I am currently in a View 5.0.0 environment that currently has about 160 to 180 users logging in per day. We are basically an 8 - 5pm shop. (County government). I am having an issue with a Performance parameter I am seeing on all 10 ESX servers I have in my VDI farm. Just about once every 2 or 3 hours or less, I am getting a spike, anywhere between 100 to 400, in the Disk (ms) parameter. It occurs for a mere minute or so, and drops back down to less than 10 ms latency. This also occurs during non-peak VDI hours. It occurs through out the night as well in the same time increment. This occurs on at the exact same time across all ESX servers. We are using HP EVAs (fiber channel) for our back end storage.
I am confident that “some” VDI end users are either loosing connection to their VDI desktop, or their desktop basically freezes, or both. The end user can reconnect after a minute or so. The VDI end user has reported exact times they get disconnected which lines up identical to these spikes.
Since all ESX servers are seeing this hiccup, I know it is not VM or ESX specific.
So my question to my fellow VDI admins, are there any VMware related Advanced settings within the vSphere client that can address such Disk latency spikes? I have a case open with HP as well. I have changed the Disk.Maxio.Size default setting 32,767k to the amount of 128k. This modification did not resolve the spike I described above. Please see the attach screen shots of the performance parameter I have described….
So the screen shots show the highest latency counter. What do the other more VM specific counters show as far as ready latency or write latency? Do you see specific VMs that are generating a lot of IO or is accross the board.
To be completely it seems like there is some sort of scheduled process that kicks off in those intervals on all VMs and that potentially saturates your storage. In my experience the easiest thing to do is to identify the scheduled process and then see if you can randomize it or maybe it's not needed at all.
Thanks for the reply mittim12:
I agree. I appears to be a reoccuring event or process on the SAN. I just got the latest "purp" again today on the ESX server right at 10:05 am.
I have now reviewed the VM's Write and Read Disk latency. I have copied the screen shot into a JPEG and submitted it to this case. So I am not sure if there is any relvance or not....Since I don't have a base line of these two parameters, I am not sure if these values seen in the screen shot (18 ms for peak Read Latency) is an issue or not....
Do you have AV running on the VMs?
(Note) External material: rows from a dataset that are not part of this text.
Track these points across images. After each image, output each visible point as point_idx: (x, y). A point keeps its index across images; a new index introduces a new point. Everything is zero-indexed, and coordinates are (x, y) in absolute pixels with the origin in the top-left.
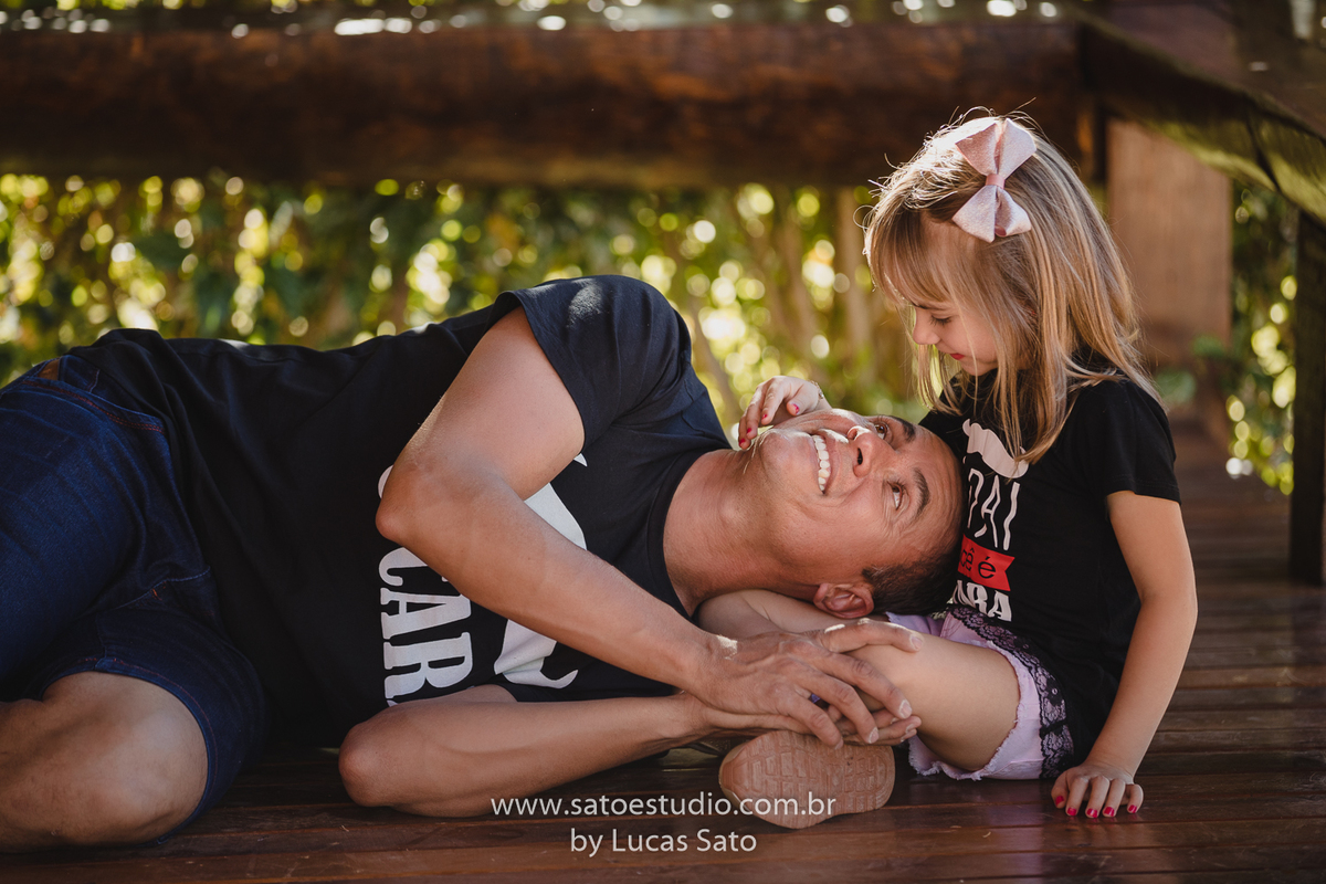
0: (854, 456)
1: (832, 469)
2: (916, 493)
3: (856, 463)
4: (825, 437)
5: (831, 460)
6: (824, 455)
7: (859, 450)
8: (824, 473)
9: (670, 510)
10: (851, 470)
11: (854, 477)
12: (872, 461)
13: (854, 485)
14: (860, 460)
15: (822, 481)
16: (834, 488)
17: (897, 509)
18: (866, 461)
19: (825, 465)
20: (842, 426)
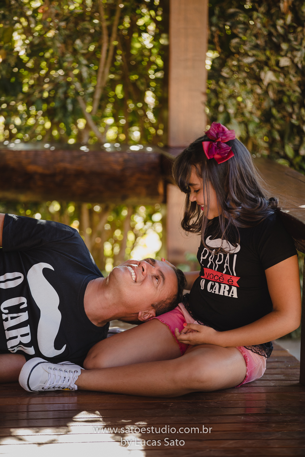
0: (142, 270)
1: (136, 275)
2: (161, 277)
3: (142, 271)
4: (131, 266)
5: (135, 272)
6: (132, 271)
7: (142, 267)
8: (134, 277)
9: (84, 301)
10: (141, 274)
11: (143, 276)
12: (147, 270)
13: (143, 278)
14: (143, 270)
15: (134, 279)
16: (138, 280)
17: (158, 283)
18: (145, 271)
19: (133, 274)
20: (135, 263)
If so, check your def update logs and see if they correspond with the disk I/O spikes. Same for Persona Management if you're using it (although by default that updates every 10 minutes unless you've changed it).
Got any sort of replication or snapshotting happening on the SAN at those intervals?
The most likely thing causing this is some sort of agent or scanner that is running at these intervals on all of these desktops. Since it's taking about a minute for all VMs to drop back down it's possible that the process that's running could take only a short period of time to run on a physical system but since all of the VMs are sharing storage and running this operation at the same time it could be extending the time it takes to run.
Can you get a list of all agents that are running inside these desktop VMs?
I used Stratusphere form Liquids Labs for that kind of problems.
This will capture all the performance counter of all your VMs and will compile it so you can generate reports and see exactly witch programs on your VDI are causing this.
And I guest you follow up the best practice of vmware... (disabling windows search, disk defrag and the 1xxx microsoft scheduled tasks...)
does it always occur at the same time of the day, or is it sporadic? i guess it is happening to all the virtual desktops? since you get about a minute of this latency spike, i'd recommend running esxtop and check out the disk stats. i.e., run esxtop, type 'v' to show stats for all VMs. then check the stats columns for all the VMs to see if the I/O hitting the storage is read or write, and whether it affects every single VM on the esx box. for more info on esxtop usage, check out blog post on http://www.supersonicdog.com/2012/09/05/esxtop5min/ or http://www.yellow-bricks.com/esxtop/
What kind of storage are you using? what type of IO/latency/CPU usage is being reported on the storage side?